=== Document passage ===

Stakeholders showed differences in transparency and structure. Five of the 9 make pathway committee membership public, while 4 do not. All include community oncologists and pharmacists; 6 include academic physicians, but only 2 involve advanced practice providers. None included patient advocates.

Prioritization approaches vary. Some offer a single recommended option, while others present ranked or sequential choices. Six systems show treatment costs, but “what cost means” differs—some report wholesale acquisition cost (WAC), others use Centers for Medicare & Medicaid Services (CMS) Average Sales Price (ASP), or real-world data.

Pediatric oncology remains an underrepresented area. Only 1 pathway system includes pediatric pathways, and Bosserman noted that, “While pediatric oncology tends to be very cooperative, there hasn’t been a big push for pediatric pathways.”

Workflow integration is improving, but still uneven. Six of 9 respondents reported having pathways embedded directly into their electronic medical records (EMRs), and most of those allow selections to flow into treatment ordering systems. However, this requires extensive interfacing across regimens. As Jackman pointed out, “You need 1200 interfaces—one for each regimen.”

Clinical trial integration is also growing. Seven respondents include access to trials, with 4 integrating trials into treatment options and 3 offering separate tools. Only 2 allow direct access to full protocols.

City of Hope, Bosserman’s institution, offers a model for high compliance without rigid mandates. “We don’t require compliance; we require data entry,” she said. “Unless there’s something new, it’s rare to be off pathway. We want 80% alignment, but the choice is clinical.”

On analytics, most organizations can report on pathway adherence, off-pathway reasons, and breakdowns by disease, biomarker, or clinician. However, capabilities vary. Some systems allow self-service reporting, while others offer only centralized, customized reports.

Only 2 allow real-time embedded analytics. Most can track by line of therapy and disease, but stage- and biomarker-level tracking is less common. “Analytics is just as important as decision support,” Jackman emphasized. “We must ask: are we doing better?”

Reporting is also being used to highlight gaps in adoption. City of Hope, for example, tracks usage by site, physician, age, and biomarker to pinpoint disparities. “That’s value-based care power,” Bosserman said.

The panelists agreed that current systems are still largely static—and that the future must be dynamic. Real-time learning, artificial intelligence (AI) overlays, and predictive modeling are on the horizon.

“AI can overlay rich content, speed processes, and flag trials,” Bosserman explained. “We need ways to add new options without huge costs.”
Jackman echoed this vision: “Pathways today are still static. But real-world data shows subsets of patients that differ. AI plus real-world learning can make pathways dynamic and adaptive. That’s the future.”

He also emphasized that standardization is only the beginning. “Pathways cover the 99%. Complex case review, tumor boards, and colleague input handle the rest.”

The 2023 survey data reflect both maturation and fragmentation across the pathways landscape. While systems have expanded coverage, improved workflow integration, and invested in analytics, gaps remain—particularly in rare diseases, later lines of therapy, and real-time decision support.

“Pooling knowledge is critical,” Bosserman concluded. “By sharing expertise effectively, we ensure standards are solid—not siloed.”

As the field looks ahead, expanding disease coverage, integrating real-time analytics, and addressing operational burden will be essential steps toward achieving both clinical precision and operational efficiency.

“Precision care isn’t just molecular—it’s the whole patient,” Bosserman added. “That’s the next frontier.”

Reference 
Bosserman L, Jackman D. Innovative collaborations in oncology: bridging pathways, industry, and patient care. Presented at the Clinical Pathways Congress; September 6, 2025; Boston, MA.

=== Supplied records ===

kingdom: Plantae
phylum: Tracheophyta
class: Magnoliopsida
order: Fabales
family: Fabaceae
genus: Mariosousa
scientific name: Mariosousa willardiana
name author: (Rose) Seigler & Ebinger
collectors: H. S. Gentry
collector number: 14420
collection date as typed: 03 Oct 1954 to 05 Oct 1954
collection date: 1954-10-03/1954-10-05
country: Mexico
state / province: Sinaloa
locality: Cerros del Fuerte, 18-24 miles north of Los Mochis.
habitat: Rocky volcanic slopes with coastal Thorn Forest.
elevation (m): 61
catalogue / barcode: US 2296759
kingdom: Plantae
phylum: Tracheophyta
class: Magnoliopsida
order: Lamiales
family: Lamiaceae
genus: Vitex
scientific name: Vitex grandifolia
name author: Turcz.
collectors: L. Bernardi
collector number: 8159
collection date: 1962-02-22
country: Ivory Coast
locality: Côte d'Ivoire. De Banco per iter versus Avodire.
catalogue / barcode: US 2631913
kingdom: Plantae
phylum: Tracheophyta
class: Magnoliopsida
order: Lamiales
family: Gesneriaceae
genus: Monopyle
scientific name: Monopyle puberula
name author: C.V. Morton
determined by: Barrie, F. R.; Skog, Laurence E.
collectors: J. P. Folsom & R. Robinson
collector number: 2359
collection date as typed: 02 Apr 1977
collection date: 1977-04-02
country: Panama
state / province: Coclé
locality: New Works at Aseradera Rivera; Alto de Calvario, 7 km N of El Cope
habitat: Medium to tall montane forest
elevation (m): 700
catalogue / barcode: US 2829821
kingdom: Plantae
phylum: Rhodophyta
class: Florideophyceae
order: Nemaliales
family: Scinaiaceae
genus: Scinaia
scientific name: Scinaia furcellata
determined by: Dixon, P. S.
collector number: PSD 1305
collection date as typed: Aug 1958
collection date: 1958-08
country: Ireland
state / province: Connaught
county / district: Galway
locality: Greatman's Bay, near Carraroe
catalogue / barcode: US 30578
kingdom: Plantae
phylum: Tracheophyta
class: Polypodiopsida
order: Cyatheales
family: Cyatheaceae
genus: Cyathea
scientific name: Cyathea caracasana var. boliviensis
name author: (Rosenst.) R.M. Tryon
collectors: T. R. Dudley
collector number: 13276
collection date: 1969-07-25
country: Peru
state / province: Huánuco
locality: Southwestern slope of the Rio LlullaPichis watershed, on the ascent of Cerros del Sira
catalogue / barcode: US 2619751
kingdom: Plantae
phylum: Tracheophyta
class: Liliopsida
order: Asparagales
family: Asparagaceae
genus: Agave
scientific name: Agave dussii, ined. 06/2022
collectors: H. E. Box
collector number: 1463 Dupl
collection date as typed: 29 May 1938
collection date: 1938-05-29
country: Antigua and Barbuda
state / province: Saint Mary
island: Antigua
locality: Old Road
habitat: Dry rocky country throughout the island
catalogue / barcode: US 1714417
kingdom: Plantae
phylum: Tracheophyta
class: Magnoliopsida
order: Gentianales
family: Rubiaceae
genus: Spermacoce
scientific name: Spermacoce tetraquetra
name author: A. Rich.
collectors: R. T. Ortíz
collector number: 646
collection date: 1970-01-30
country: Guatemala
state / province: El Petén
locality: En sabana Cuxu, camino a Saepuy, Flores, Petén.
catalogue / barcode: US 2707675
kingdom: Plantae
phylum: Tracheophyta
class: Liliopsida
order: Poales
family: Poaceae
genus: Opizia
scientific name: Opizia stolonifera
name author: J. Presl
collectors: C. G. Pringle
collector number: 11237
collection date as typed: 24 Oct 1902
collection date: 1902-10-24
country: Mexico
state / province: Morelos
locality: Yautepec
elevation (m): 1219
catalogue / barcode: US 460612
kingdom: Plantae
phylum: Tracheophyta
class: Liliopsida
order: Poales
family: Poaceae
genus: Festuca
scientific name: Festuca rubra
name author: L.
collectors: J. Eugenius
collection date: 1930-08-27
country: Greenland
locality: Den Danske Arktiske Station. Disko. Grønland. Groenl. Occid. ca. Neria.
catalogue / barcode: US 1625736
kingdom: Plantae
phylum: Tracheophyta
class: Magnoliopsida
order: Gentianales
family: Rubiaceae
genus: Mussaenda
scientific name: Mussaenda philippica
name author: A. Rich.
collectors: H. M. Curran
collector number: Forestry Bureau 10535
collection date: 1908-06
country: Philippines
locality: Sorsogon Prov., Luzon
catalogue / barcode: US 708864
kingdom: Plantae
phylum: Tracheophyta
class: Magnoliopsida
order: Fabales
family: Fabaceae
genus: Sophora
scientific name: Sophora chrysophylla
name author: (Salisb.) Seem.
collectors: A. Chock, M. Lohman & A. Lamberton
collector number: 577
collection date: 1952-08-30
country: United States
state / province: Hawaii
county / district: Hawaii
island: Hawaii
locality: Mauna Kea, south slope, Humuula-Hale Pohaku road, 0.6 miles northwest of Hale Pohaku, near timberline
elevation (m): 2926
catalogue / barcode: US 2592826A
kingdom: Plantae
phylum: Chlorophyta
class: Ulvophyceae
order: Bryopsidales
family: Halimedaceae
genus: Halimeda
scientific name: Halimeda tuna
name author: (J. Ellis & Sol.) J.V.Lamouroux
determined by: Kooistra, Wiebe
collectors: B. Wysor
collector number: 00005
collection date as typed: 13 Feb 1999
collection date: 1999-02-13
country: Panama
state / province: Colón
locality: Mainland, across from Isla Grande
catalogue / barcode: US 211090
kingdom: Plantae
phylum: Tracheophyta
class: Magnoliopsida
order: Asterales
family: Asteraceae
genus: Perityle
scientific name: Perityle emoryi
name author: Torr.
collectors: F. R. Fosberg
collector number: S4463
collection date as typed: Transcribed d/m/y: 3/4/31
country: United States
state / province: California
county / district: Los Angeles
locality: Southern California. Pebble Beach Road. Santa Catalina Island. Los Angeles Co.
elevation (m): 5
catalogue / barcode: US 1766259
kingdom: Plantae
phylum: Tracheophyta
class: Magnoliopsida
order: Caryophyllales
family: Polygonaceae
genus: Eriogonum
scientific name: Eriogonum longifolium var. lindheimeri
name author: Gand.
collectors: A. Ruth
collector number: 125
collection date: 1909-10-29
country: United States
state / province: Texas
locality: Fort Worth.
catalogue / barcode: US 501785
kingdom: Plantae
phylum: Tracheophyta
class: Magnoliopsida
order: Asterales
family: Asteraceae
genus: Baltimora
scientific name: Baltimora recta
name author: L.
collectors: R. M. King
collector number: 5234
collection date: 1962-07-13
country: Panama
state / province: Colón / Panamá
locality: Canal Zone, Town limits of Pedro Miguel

===

What is required - Copy the oncology pathways passage starting at "Clinical trial integration" and ending at "to full protocols.", substituting "complete protocols" for "full protocols".

Response to the exercise -
Clinical trial integration is also growing. Seven respondents include access to trials, with 4 integrating trials into treatment options and 3 offering separate tools. Only 2 allow direct access to complete protocols.